Text extracted from each page:
------------------------------------------------------------------------

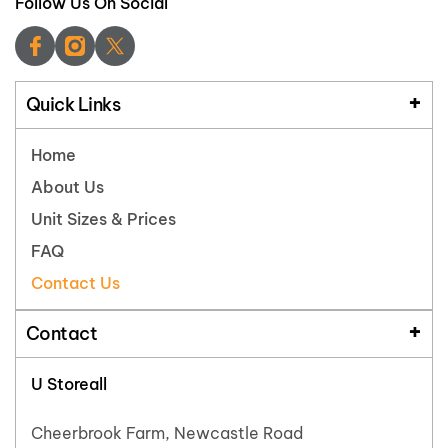
Follow Us On Social
Quick Links
Home
About Us
Unit Sizes & Prices
FAQ
Contact Us
Contact
U Storeall
Cheerbrook Farm, Newcastle Road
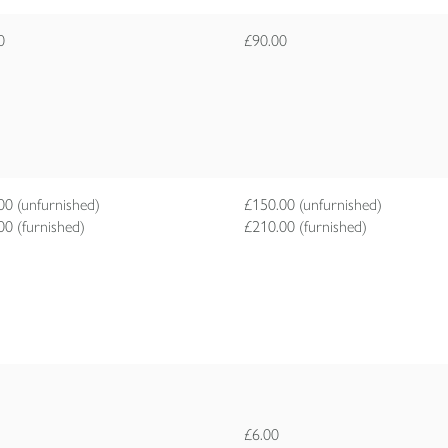
00
£90.00
00 (unfurnished)
£150.00 (unfurnished)
00 (furnished)
£210.00 (furnished)
£6.00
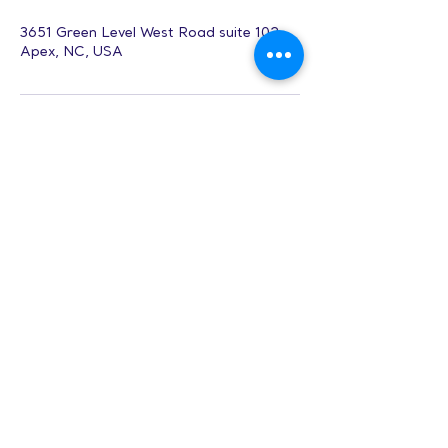
3651 Green Level West Road suite 102,
Apex, NC, USA
Music Production
& Songwriting
(Adults)
Hours:
8 AM-9 PM on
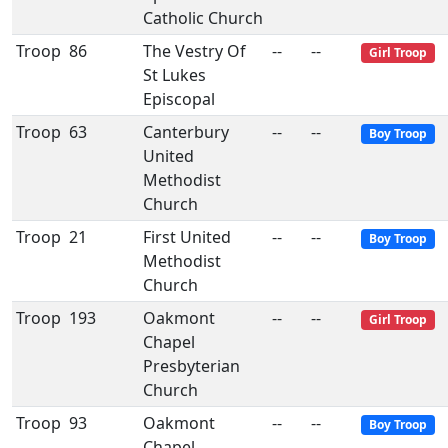
Catholic Church
Troop
86
The Vestry Of
--
--
Girl Troop
St Lukes
Episcopal
Troop
63
Canterbury
--
--
Boy Troop
United
Methodist
Church
Troop
21
First United
--
--
Boy Troop
Methodist
Church
Troop
193
Oakmont
--
--
Girl Troop
Chapel
Presbyterian
Church
Troop
93
Oakmont
--
--
Boy Troop
Chapel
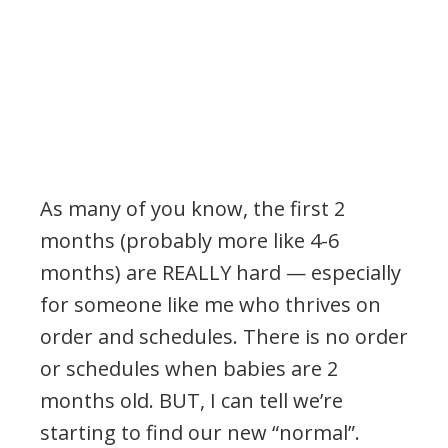
As many of you know, the first 2
months (probably more like 4-6
months) are REALLY hard — especially
for someone like me who thrives on
order and schedules. There is no order
or schedules when babies are 2
months old. BUT, I can tell we’re
starting to find our new “normal”.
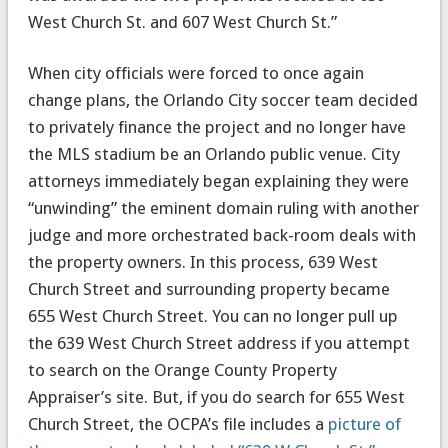
West Church St. and 607 West Church St.”
When city officials were forced to once again
change plans, the Orlando City soccer team decided
to privately finance the project and no longer have
the MLS stadium be an Orlando public venue. City
attorneys immediately began explaining they were
“unwinding” the eminent domain ruling with another
judge and more orchestrated back-room deals with
the property owners. In this process, 639 West
Church Street and surrounding property became
655 West Church Street. You can no longer pull up
the 639 West Church Street address if you attempt
to search on the Orange County Property
Appraiser’s site. But, if you do search for 655 West
Church Street, the OCPA’s file includes a
picture of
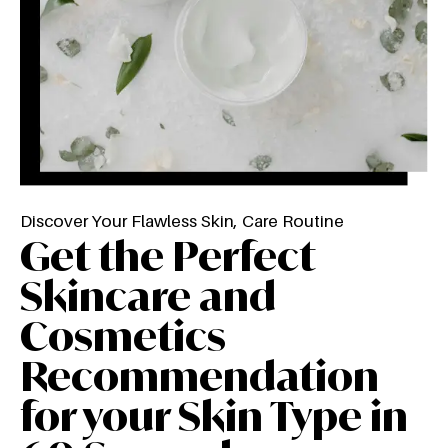
Discover Your Flawless Skin, Care Routine
Get the Perfect
Skincare and
Cosmetics
Recommendation
for your Skin Type in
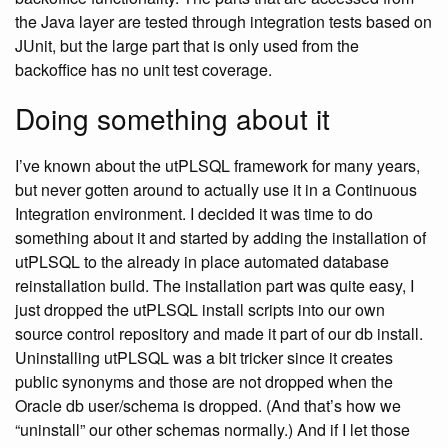
the Java layer are tested through integration tests based on
JUnit, but the large part that is only used from the
backoffice has no unit test coverage.
Doing something about it
I’ve known about the utPLSQL framework for many years,
but never gotten around to actually use it in a Continuous
Integration environment. I decided it was time to do
something about it and started by adding the installation of
utPLSQL to the already in place automated database
reinstallation build. The installation part was quite easy, I
just dropped the utPLSQL install scripts into our own
source control repository and made it part of our db install.
Uninstalling utPLSQL was a bit tricker since it creates
public synonyms and those are not dropped when the
Oracle db user/schema is dropped. (And that’s how we
“uninstall” our other schemas normally.) And if I let those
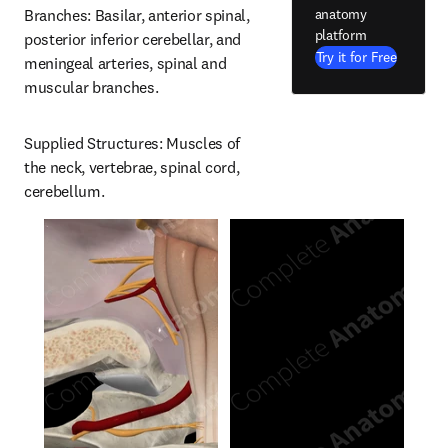
anatomy
Branches: Basilar, anterior spinal, 
platform
posterior inferior cerebellar, and 
Try it for Free
meningeal arteries, spinal and 
muscular branches.
Supplied Structures: Muscles of 
the neck, vertebrae, spinal cord, 
cerebellum.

------------------------------------------------------------------------

Format the text lines from every entry above as a Markdown table with the columns "Row" and "Extracted line," giving each line its own numbered row and skipping blank lines. Leave the pictures out of the table.

> _Your response_:
| Row | Extracted line |
|---|---|
| 1 | Follow Us On Social |
| 2 | Quick Links |
| 3 | Home |
| 4 | About Us |
| 5 | Unit Sizes & Prices |
| 6 | FAQ |
| 7 | Contact Us |
| 8 | Contact |
| 9 | U Storeall |
| 10 | Cheerbrook Farm, Newcastle Road |
| 11 | 00 |
| 12 | £90.00 |
| 13 | 00 (unfurnished) |
| 14 | £150.00 (unfurnished) |
| 15 | 00 (furnished) |
| 16 | £210.00 (furnished) |
| 17 | £6.00 |
| 18 | 3651 Green Level West Road suite 102, |
| 19 | Apex, NC, USA |
| 20 | Music Production |
| 21 | & Songwriting |
| 22 | (Adults) |
| 23 | Hours: |
| 24 | 8 AM-9 PM on |
| 25 | Catholic Church |
| 26 | Troop |
| 27 | 86 |
| 28 | The Vestry Of |
| 29 | -- |
| 30 | -- |
| 31 | Girl Troop |
| 32 | St Lukes |
| 33 | Episcopal |
| 34 | Troop |
| 35 | 63 |
| 36 | Canterbury |
| 37 | -- |
| 38 | -- |
| 39 | Boy Troop |
| 40 | United |
| 41 | Methodist |
| 42 | Church |
| 43 | Troop |
| 44 | 21 |
| 45 | First United |
| 46 | -- |
| 47 | -- |
| 48 | Boy Troop |
| 49 | Methodist |
| 50 | Church |
| 51 | Troop |
| 52 | 193 |
| 53 | Oakmont |
| 54 | -- |
| 55 | -- |
| 56 | Girl Troop |
| 57 | Chapel |
| 58 | Presbyterian |
| 59 | Church |
| 60 | Troop |
| 61 | 93 |
| 62 | Oakmont |
| 63 | -- |
| 64 | -- |
| 65 | Boy Troop |
| 66 | Chapel |
| 67 | As many of you know, the first 2 |
| 68 | months (probably more like 4-6 |
| 69 | months) are REALLY hard — especially |
| 70 | for someone like me who thrives on |
| 71 | order and schedules. There is no order |
| 72 | or schedules when babies are 2 |
| 73 | months old. BUT, I can tell we’re |
| 74 | starting to find our new “normal”. |
| 75 | West Church St. and 607 West Church St.” |
| 76 | When city officials were forced to once again |
| 77 | change plans, the Orlando City soccer team decided |
| 78 | to privately finance the project and no longer have |
| 79 | the MLS stadium be an Orlando public venue. City |
| 80 | attorneys immediately began explaining they were |
| 81 | “unwinding” the eminent domain ruling with another |
| 82 | judge and more orchestrated back-room deals with |
| 83 | the property owners. In this process, 639 West |
| 84 | Church Street and surrounding property became |
| 85 | 655 West Church Street. You can no longer pull up |
| 86 | the 639 West Church Street address if you attempt |
| 87 | to search on the Orange County Property |
| 88 | Appraiser’s site. But, if you do search for 655 West |
| 89 | Church Street, the OCPA’s file includes a |
| 90 | picture of |
| 91 | Discover Your Flawless Skin, Care Routine |
| 92 | Get the Perfect |
| 93 | Skincare and |
| 94 | Cosmetics |
| 95 | Recommendation |
| 96 | for your Skin Type in |
| 97 | the Java layer are tested through integration tests based on |
| 98 | JUnit, but the large part that is only used from the |
| 99 | backoffice has no unit test coverage. |
| 100 | Doing something about it |
| 101 | I’ve known about the utPLSQL framework for many years, |
| 102 | but never gotten around to actually use it in a Continuous |
| 103 | Integration environment. I decided it was time to do |
| 104 | something about it and started by adding the installation of |
| 105 | utPLSQL to the already in place automated database |
| 106 | reinstallation build. The installation part was quite easy, I |
| 107 | just dropped the utPLSQL install scripts into our own |
| 108 | source control repository and made it part of our db install. |
| 109 | Uninstalling utPLSQL was a bit tricker since it creates |
| 110 | public synonyms and those are not dropped when the |
| 111 | Oracle db user/schema is dropped. (And that’s how we |
| 112 | “uninstall” our other schemas normally.) And if I let those |
| 113 | anatomy |
| 114 | Branches: Basilar, anterior spinal,  |
| 115 | platform |
| 116 | posterior inferior cerebellar, and  |
| 117 | Try it for Free |
| 118 | meningeal arteries, spinal and  |
| 119 | muscular branches. |
| 120 | Supplied Structures: Muscles of  |
| 121 | the neck, vertebrae, spinal cord,  |
| 122 | cerebellum. |